“Blemish” has this beautiful movement between a memory from the narrator’s youth and the present, creating a darkly intriguing exploration of romance and relationships. Can you share your inspiration for this story?
I’m happy to say this story began in Kathy Fish’s workshop. The question implied in the first sentence wouldn’t leave me. What would this character do for love and approval? How much was she willing to to hurt herself? I was also drawing from a time in my life when I was younger and very attached to another girl. In our last year together, she wanted us to do a blood pact and it was like this form of magic that promised love, a way to steel myself against the bad things happening around me. I remember her pressing the knife to my wrist, and I pulled away at the last second. Eventually we stopped talking. I wondered how things might have been different had I said yes.
You recently won the Nimrod International Journal’s 2017 Katherine Anne Porter fiction contest for your story “Toguro.” Congratulations! The piece is much longer, and just as remarkably detailed. What’s your process like for writing flash fiction versus a short story? Any similarities? Any differences?
Thank you so much for reading! “Toguro” (蜷局 meaning coil in Japanese) has since expanded into a novella in progress, and it explores themes that come up in my shorter work: identity in diaspora, womanhood, love and alienation. To be honest, I am a hilariously slow writer when it comes to chapters and short stories. I tend to write in fragments, just a little at a time. But with flash, I need to see it through from the first line to wherever that takes me—better yet, if I end up surprising myself along the way. That’s something I picked up in Kathy’s workshops: “Don’t overthink, and allow whatever comes to you without judgment.”
Who are some of your go-to authors? Who are you currently reading?
Books that I go back to: Signs Preceding the End of the World by Yuri Herrera; Bone Confetti by Muriel Leung; Black Cloud by Juliet Escoria; Binary Star by Sarah Gerard; and anything Thirii Myo Kyaw Myint and Laura van den Berg have ever written. Right now I’m re-reading Ananda Devi’s Eve Out of Her Ruins, and my god, it is brilliant. I want to live in Eve’s voice.
I read that you’re also a painter. Is there ever a connection between your visual and written art?
Oh, definitely. I have a fixation on bodies both in my visual art and writing, and gesture drawings are my favorite thing in the world to make. You’re not just trying to capture the direction and movement of a figure in a minute or less, but the emotional impulse behind that movement, which I think is a principle that can be applied to flash fiction as well.
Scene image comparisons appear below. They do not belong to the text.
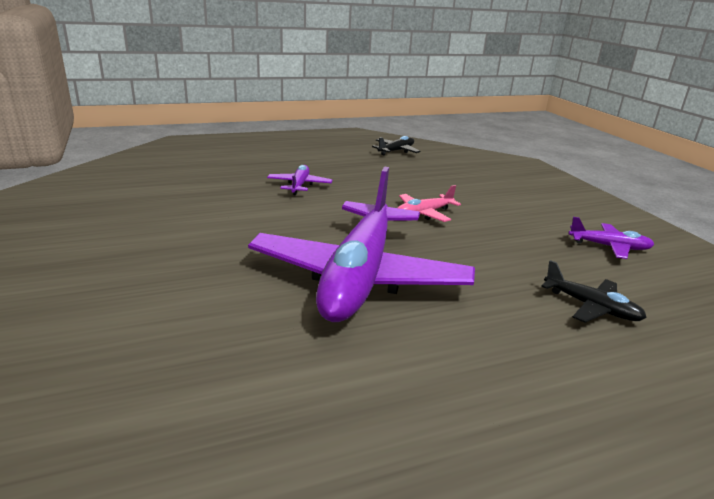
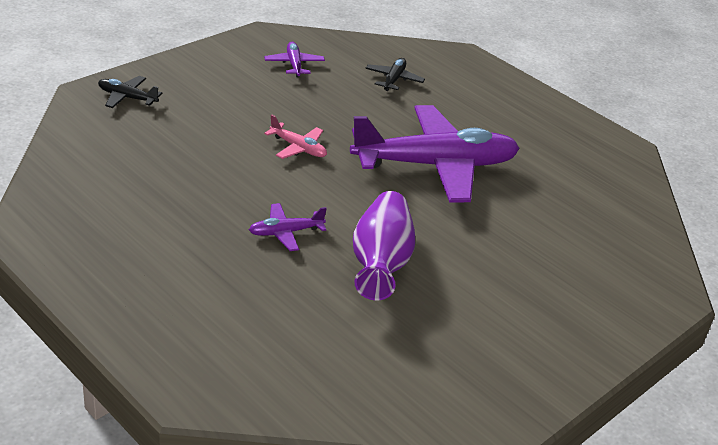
camera: 115 degrees left, 10 degrees up
black plane [372,136,420,155] -> black plane moved to [98,76,162,108]
none -> purple vase [353,191,415,300]

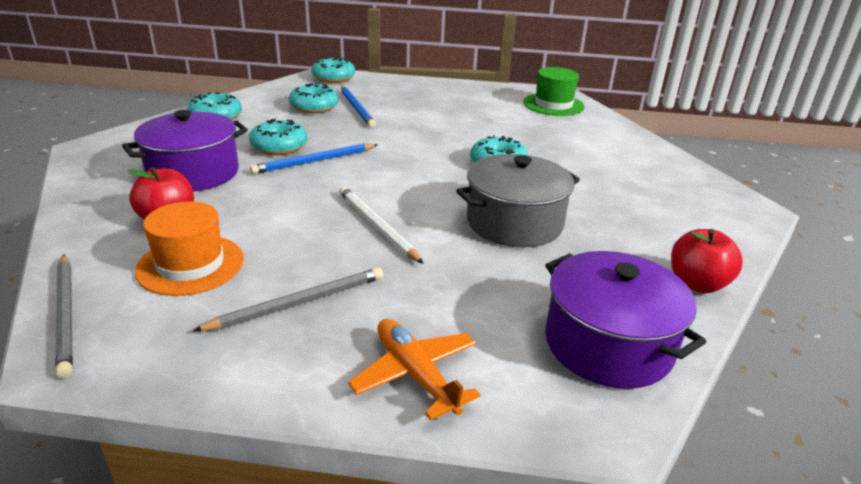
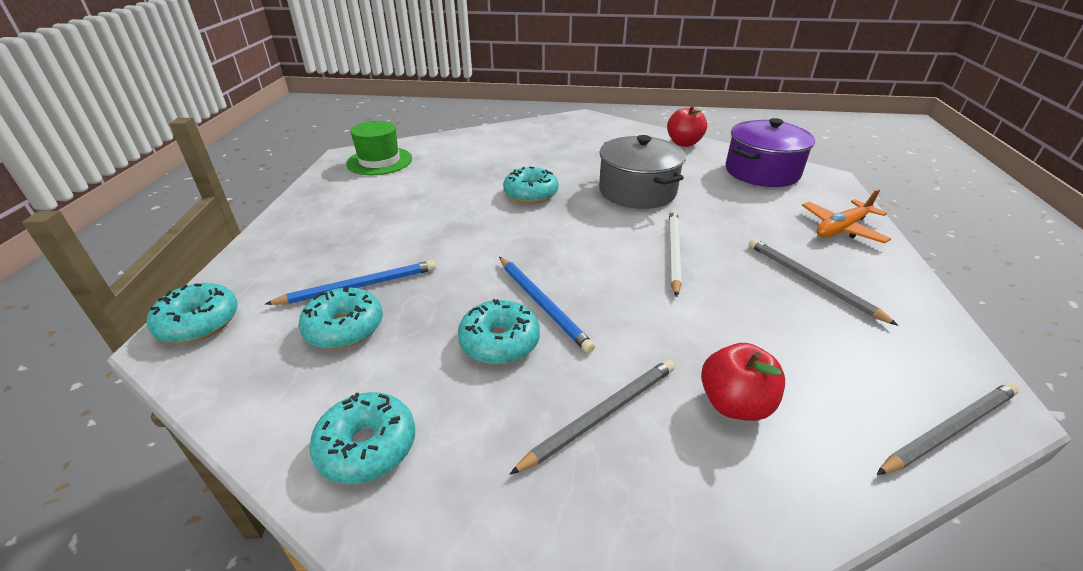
camera: 90 degrees left, 5 degrees up
purple pot [122,110,248,192] -> grey pencil [510,359,675,474]
orange hat [135,201,244,296] -> none
white pencil [339,187,424,264] -> white pencil turned 135 degrees clockwise [669,210,682,297]

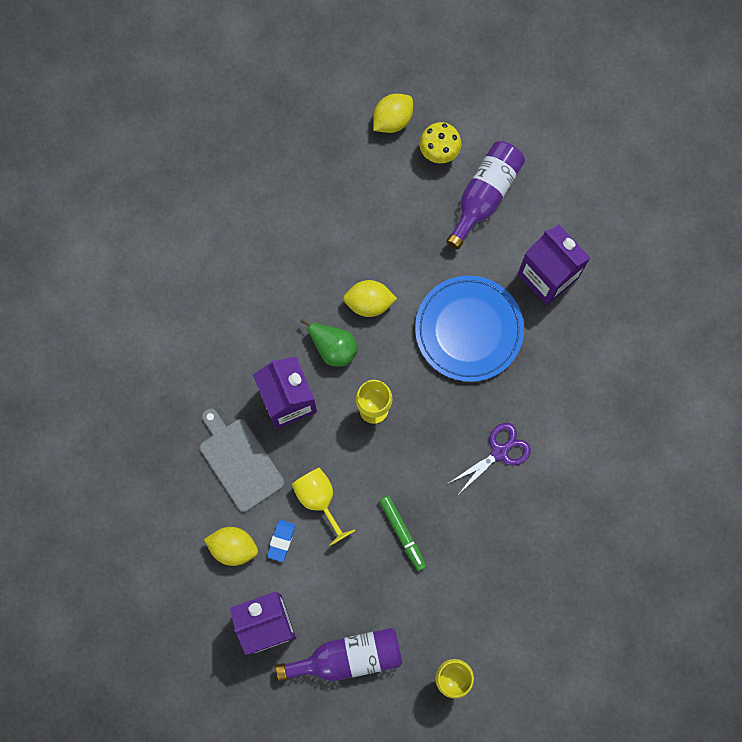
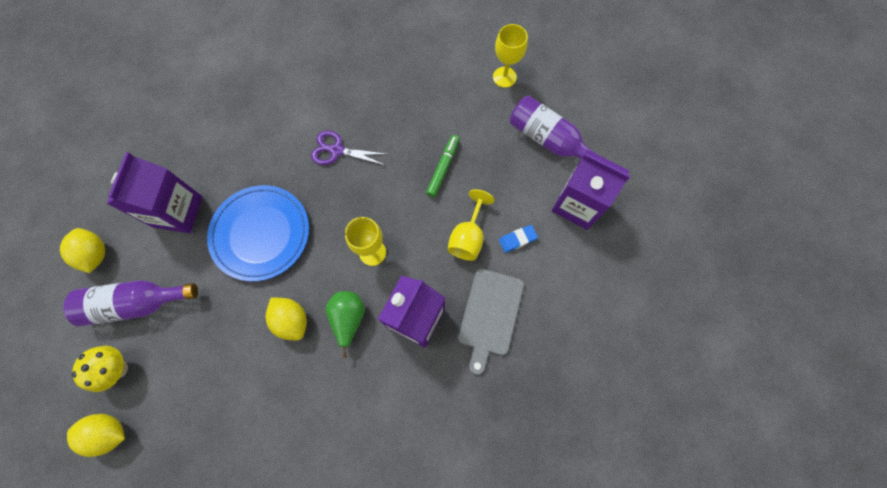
camera: 130 degrees left, 5 degrees down
yellow lemon [204,527,258,566] -> yellow lemon moved to [60,228,105,273]

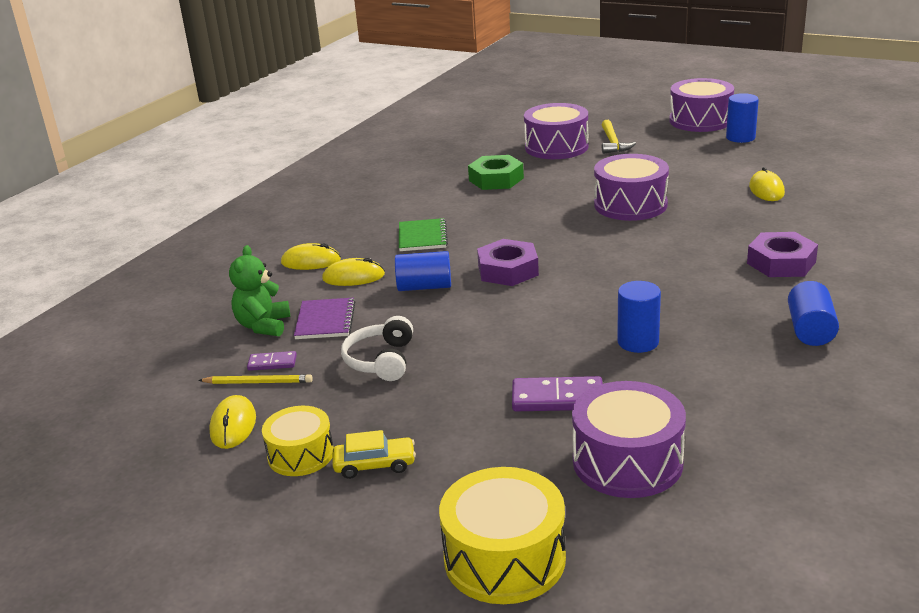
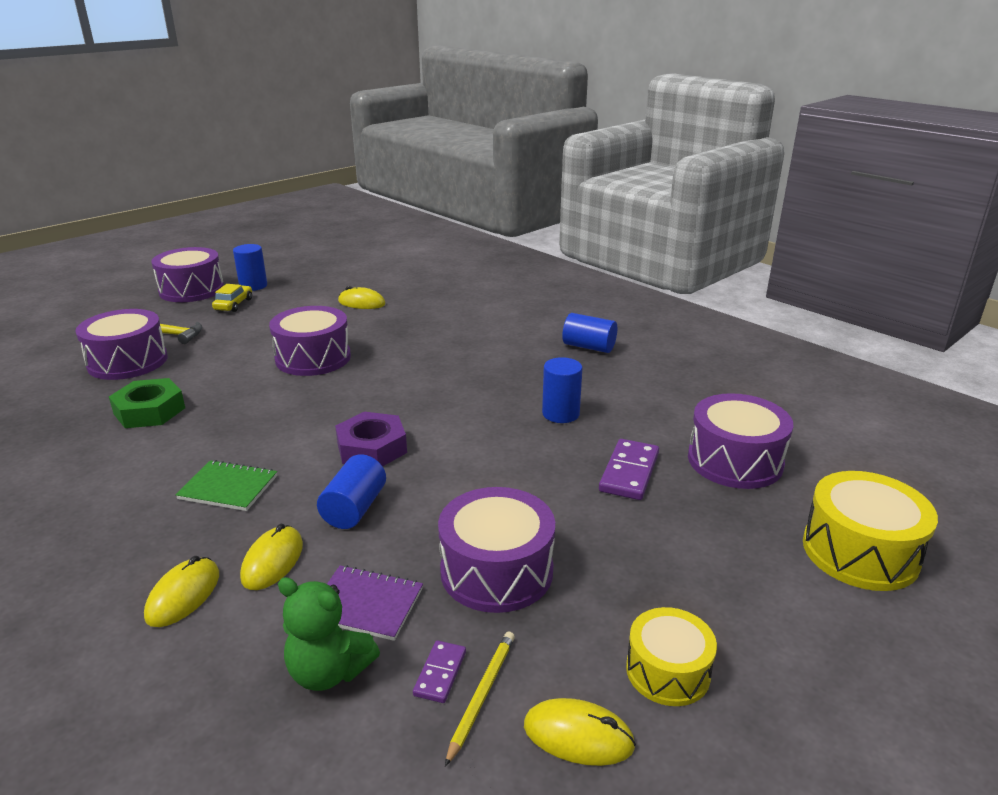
camera: 75 degrees left, 0 degrees up
yellow car [332,430,416,479] -> yellow car moved to [212,284,252,312]
white headphones [341,316,413,381] -> purple drum [438,487,555,613]
purple nut [747,232,818,277] -> none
A quote from Kimon Nicolaïdes: “Think more of the meaning than of the way the thing looks.” That said, I love surrealism. Some artists whose paintings speak to me deeply are Katty Huertas, Roby Dwi Antono, Joanne Nam, Eric Fortune, and Remedios Varo. I love it when faces are heavily textured or when they’re dreamy and precise. Sometimes the human body does not appear human at all. Sometimes it’s terrifying. All this feels emotionally true to how I view my own self. Even when I don’t intend to, I am always investigating that relationship when I draw and write.
Fill in the list below with your top five movies/books/music/art that mean the most to you.
- El Laberinto del Fauno
This movie is aching and so beautiful. It’s a profound influence on me.
- Sóley’s album, Ask the Deep
I return to this album every time I write. It’s the ideal horror soundtrack when you’re writing about things that frighten you (and that “thing” is often yourself).
- Juan Rulfo’s Pedro Páramo
This is the novel that gave me permission to write about reality as if I were undoing it.
- Fuco Ueda’s paintings
I’m fascinated by how she paints the natural world. There is a woman buried in a coral bed. A woman spooning fire into her mouth. A woman getting force-fed spider lilies and a woman with eels swimming through her hair. There are so many animals. In her earliest work there are these devastating portraits of trauma within the human world, and maybe I’m projecting, but I can’t help but see the animals touching these girls as a form of love.
- Laura van den Berg’s first collection, What the World Will Look Like When All the Water Leaves Us. I read this after barely graduating college, feeling so unmoored from my life and my body that I wanted to disappear. It will sound like hyperbole when I say this book saved me. But that’s exactly what it did.